Your response must be an exact transcription of the lines from the one containing "vase: none [713,425,754,510]" through the final line of the data.

◆ Extracted data entries ◆
--------------------
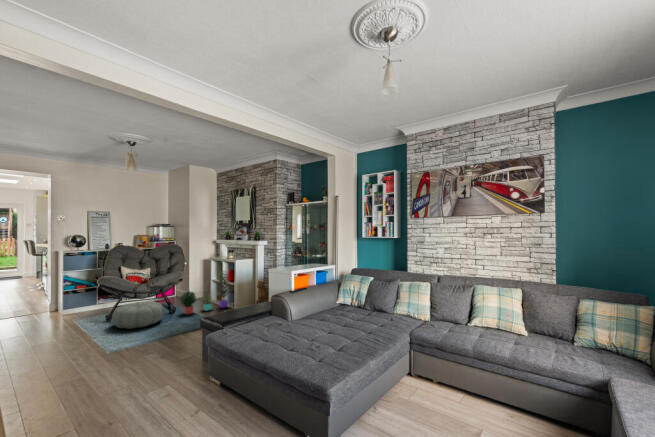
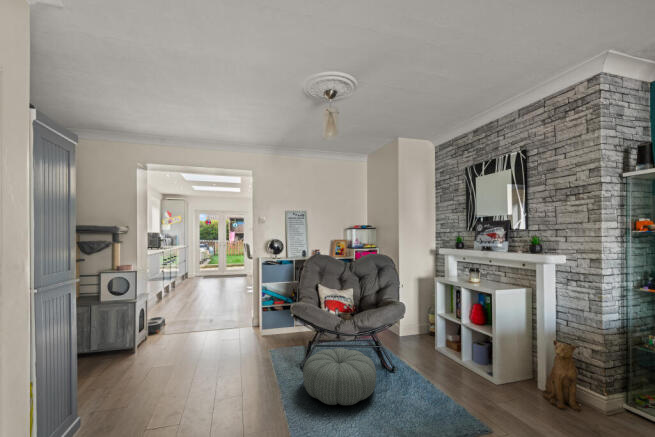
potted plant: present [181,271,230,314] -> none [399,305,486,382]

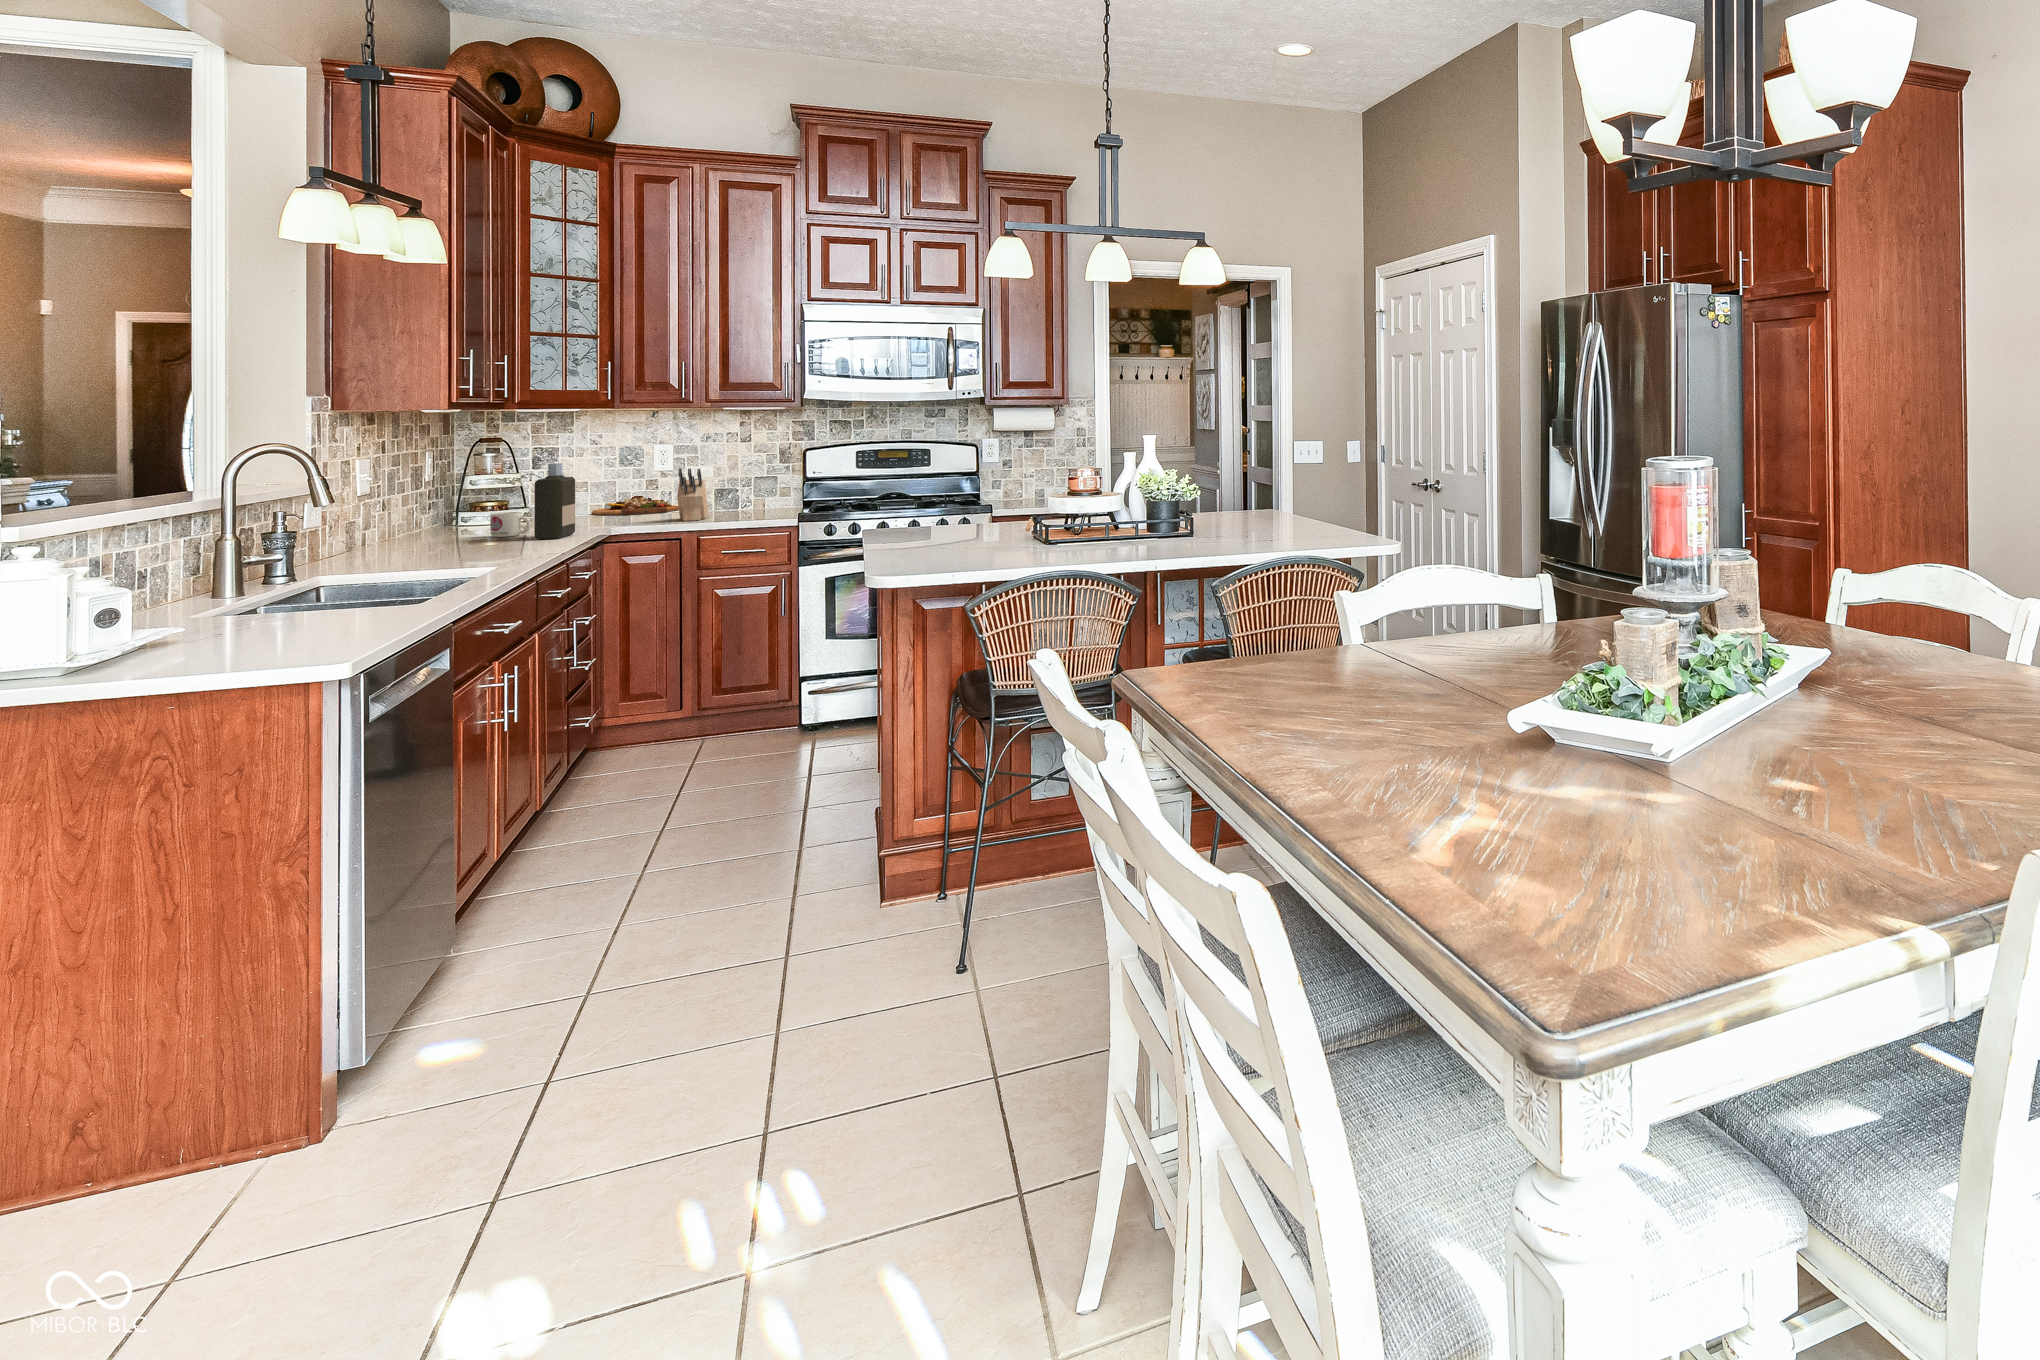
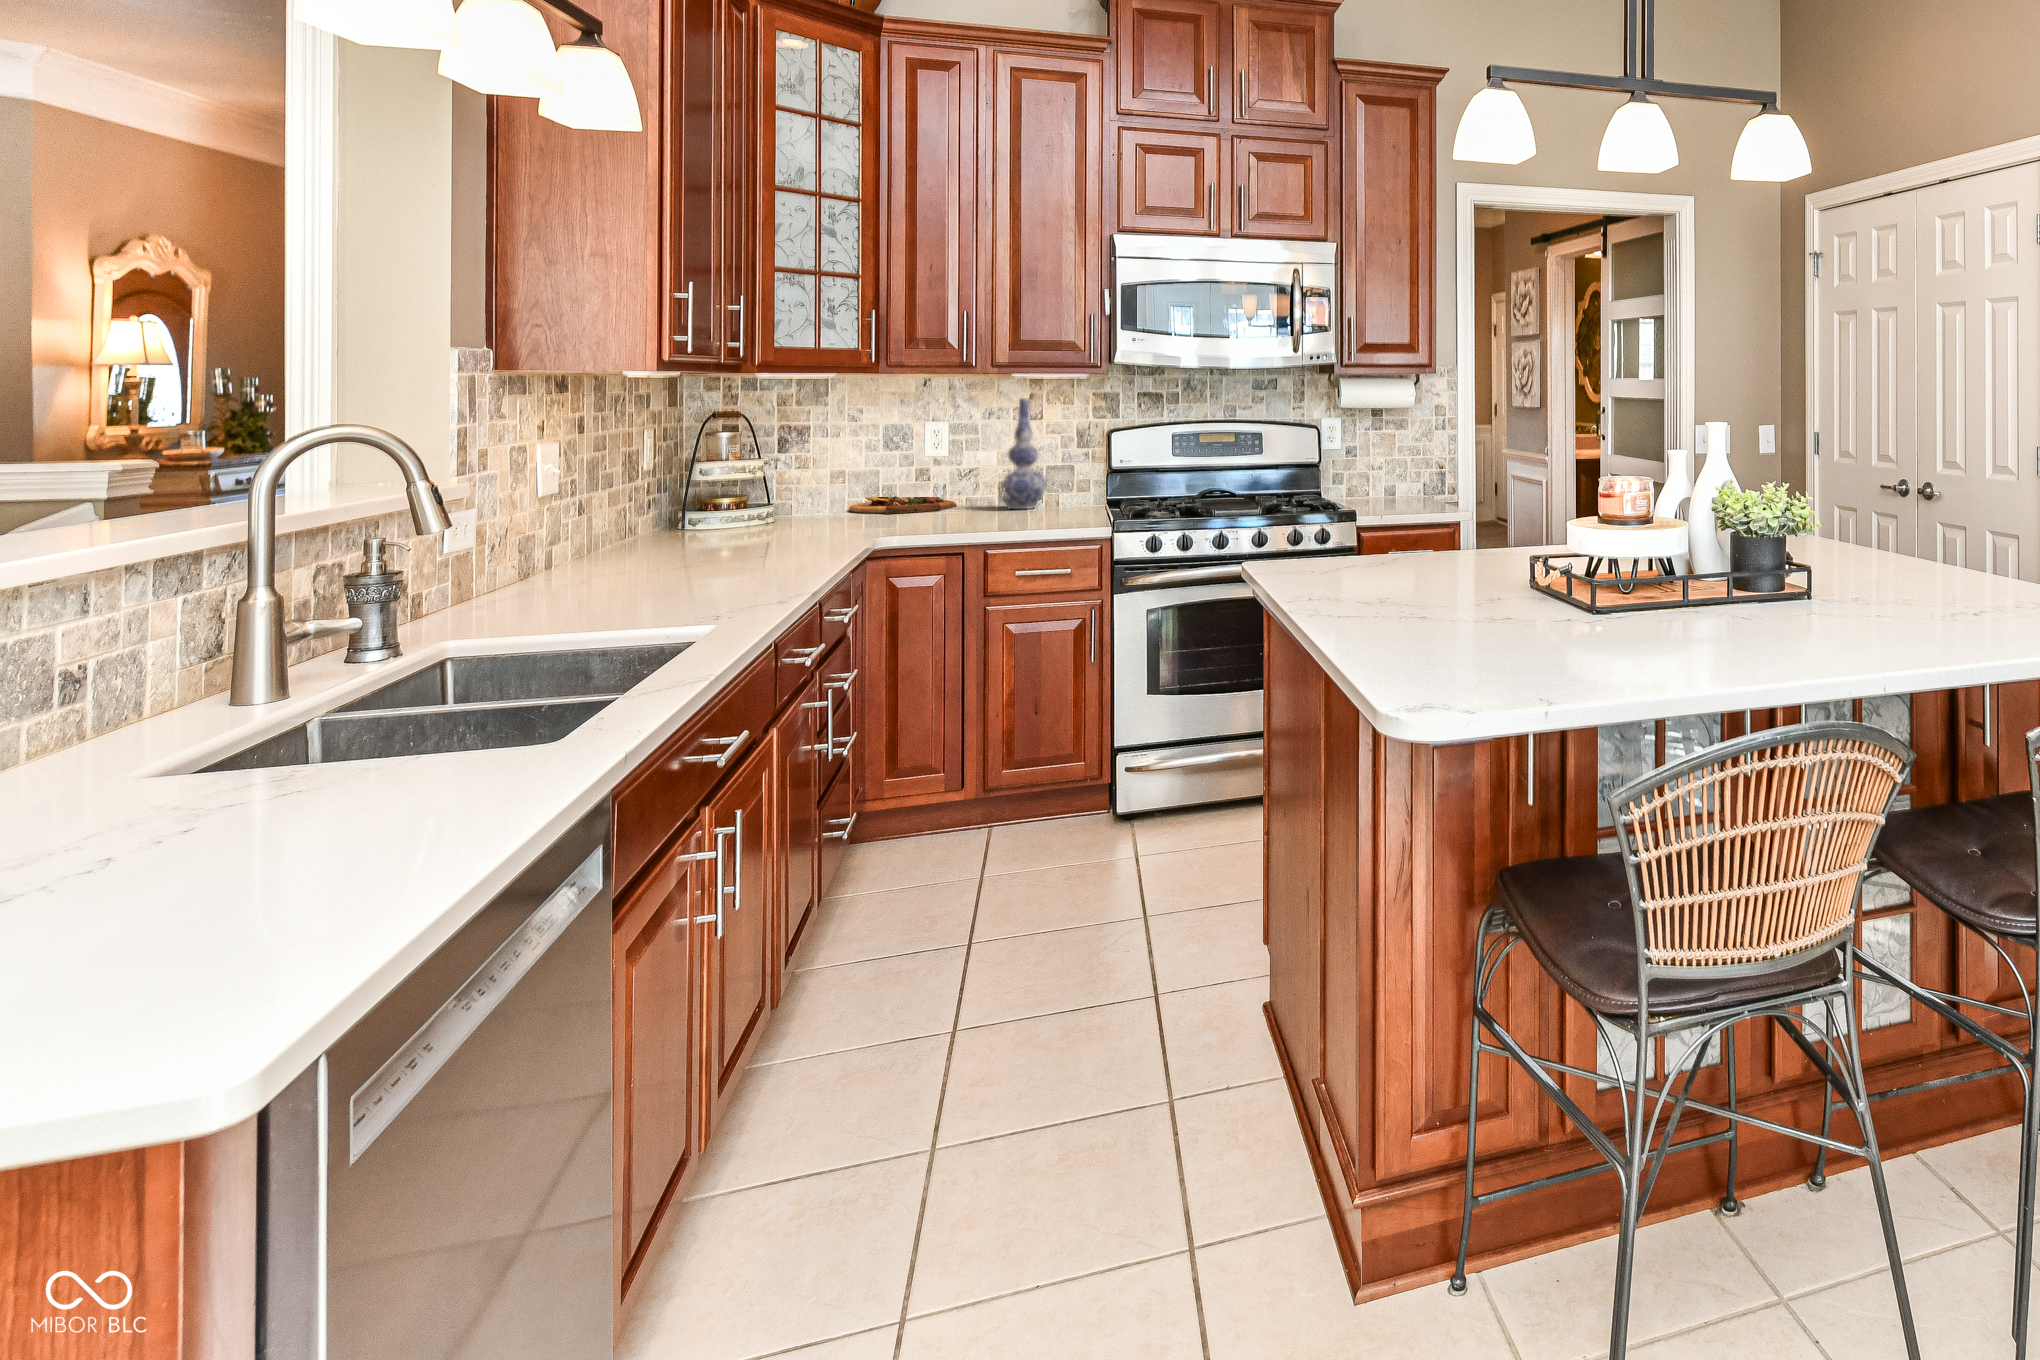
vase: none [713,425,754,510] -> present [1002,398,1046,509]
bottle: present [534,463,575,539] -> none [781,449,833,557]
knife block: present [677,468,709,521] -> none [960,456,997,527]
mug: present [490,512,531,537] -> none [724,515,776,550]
--------------------
◆ REPLY ◆
vase: none [713,425,754,510] -> present [1002,398,1046,509]
bottle: present [534,463,575,539] -> none [781,449,833,557]
knife block: present [677,468,709,521] -> none [960,456,997,527]
mug: present [490,512,531,537] -> none [724,515,776,550]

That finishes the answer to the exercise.